## Source text
- Genre: sitcom
- Created by: Paritosh Painter
- Developed by: Ekta Kapoor
- Screenplay by: Farhad Samji
- Story by: Paritosh Painter
- Directed by: Farhad Samji
- Creative director: Nimisha Pandey (ALTBalaji)
- Starring: see below
- Opening theme: Baby Come Naa by Babji Haque Meera
- Composer: Farhad Samji
- Country of origin: India
- Original language: Hindi
- No. of seasons: 1
- No. of episodes: 6

Production
- Producer: Paritosh Painter
- Production locations: Mumbai, India
- Editor: Sanjay Jaiswal
- Camera setup: Multi-camera
- Running time: 18-23 minutes
- Production company: Ideas the Entertainment Company

Original release
- Network: ALT Balaji
- Release: 2 November 2018

= Baby Come Naa =

Indian web series

Baby Come Naa is a 2018 Hindi web comedy series created by Paritosh Painter for Ekta Kapoor's video on demand platform ALTBalaji. The series stars Shreyas Talpade as the protagonist. The series revolves around the protagonist who is connected with two women and his difficulties in managing both relationships, with the women kept unaware of each other.

## Task requirements
Translate this sentence from the Baby Come Naa page into Spanish: "Baby Come Naa is a 2018 Hindi web comedy series created by Paritosh Painter for Ekta Kapoor's video on demand platform ALTBalaji."

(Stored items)
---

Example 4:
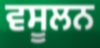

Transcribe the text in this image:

ਵਸੂਲਨ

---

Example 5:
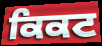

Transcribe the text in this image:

ਕਿਕਟ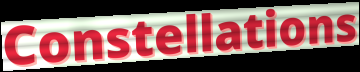
ConstellationsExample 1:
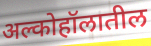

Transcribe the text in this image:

अल्कोहॉलातील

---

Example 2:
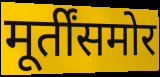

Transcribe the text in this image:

मूर्तींसमोर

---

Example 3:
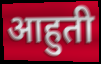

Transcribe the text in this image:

आहुती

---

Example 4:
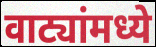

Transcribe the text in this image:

वाट्यांमध्ये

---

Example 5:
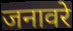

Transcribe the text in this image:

जनावरेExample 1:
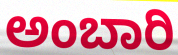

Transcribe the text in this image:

ಅಂಬಾರಿ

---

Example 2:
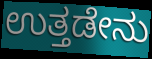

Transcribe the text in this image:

ಉತ್ತಡೇನು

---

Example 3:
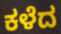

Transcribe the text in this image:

ಕಳೆದ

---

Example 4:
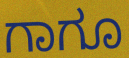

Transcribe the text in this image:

ಗಾಗೂ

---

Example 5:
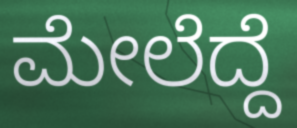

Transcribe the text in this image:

ಮೇಲೆದ್ದೆ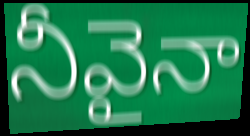
నీవైనాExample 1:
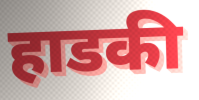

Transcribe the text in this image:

हाडकी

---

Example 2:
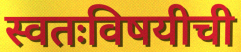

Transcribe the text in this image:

स्वतःविषयीची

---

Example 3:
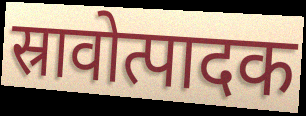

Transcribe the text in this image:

स्रावोत्पादक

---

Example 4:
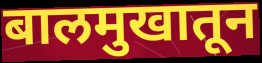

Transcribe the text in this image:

बालमुखातून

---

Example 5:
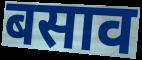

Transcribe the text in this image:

बसाव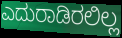
ಎದುರಾಡಿರಲಿಲ್ಲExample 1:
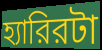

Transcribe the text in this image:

হ্যারিরটা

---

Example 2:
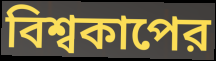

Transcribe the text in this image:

বিশ্বকাপের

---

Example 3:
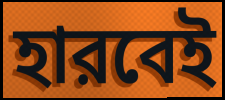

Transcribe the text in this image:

হারবেই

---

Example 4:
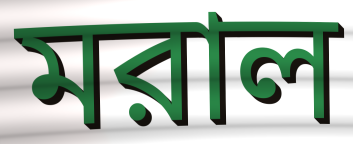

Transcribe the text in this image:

মরাল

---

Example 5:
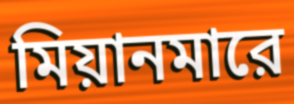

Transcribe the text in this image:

মিয়ানমারে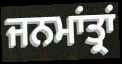
ਜਨਮਾਂਤ੍ਰਾਂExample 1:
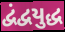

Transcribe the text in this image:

દ્વંદ્વયુદ્ધ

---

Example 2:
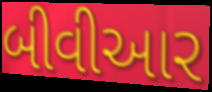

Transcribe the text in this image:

બીવીઆર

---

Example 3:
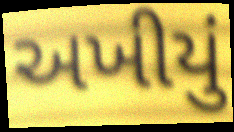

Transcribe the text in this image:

અખીયું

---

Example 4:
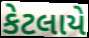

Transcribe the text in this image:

કેટલાયે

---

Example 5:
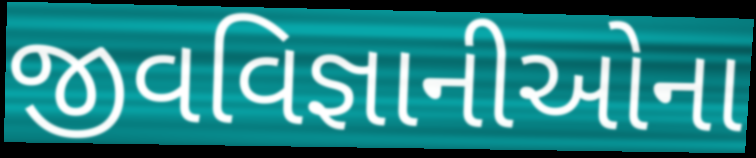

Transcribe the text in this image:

જીવવિજ્ઞાનીઓના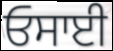
ਓਸਾਈ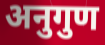
अनुगुणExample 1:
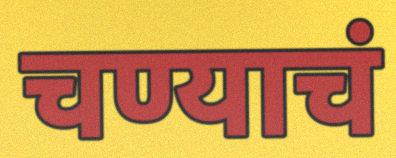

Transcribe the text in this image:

चण्याचं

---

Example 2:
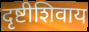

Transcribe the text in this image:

दृष्टीशिवाय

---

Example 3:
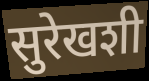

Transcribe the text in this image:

सुरेखशी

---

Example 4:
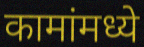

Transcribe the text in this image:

कामांमध्ये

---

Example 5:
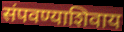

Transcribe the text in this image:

संपवण्याशिवायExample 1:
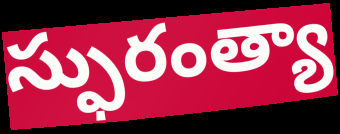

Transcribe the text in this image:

స్ఫురంత్యా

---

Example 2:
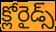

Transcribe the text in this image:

క్లోరైడ్స్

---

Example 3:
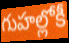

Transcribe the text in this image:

గుహల్లోకీ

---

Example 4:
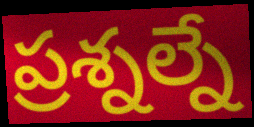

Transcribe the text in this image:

ప్రశ్నల్నే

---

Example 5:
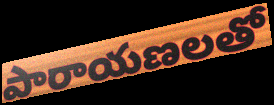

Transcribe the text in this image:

## Final result
Baby Come Naa es una serie web de comedia en hindi de 2018 creada por Paritosh Painter para la plataforma de video bajo demanda ALTBalaji de Ekta Kapoor.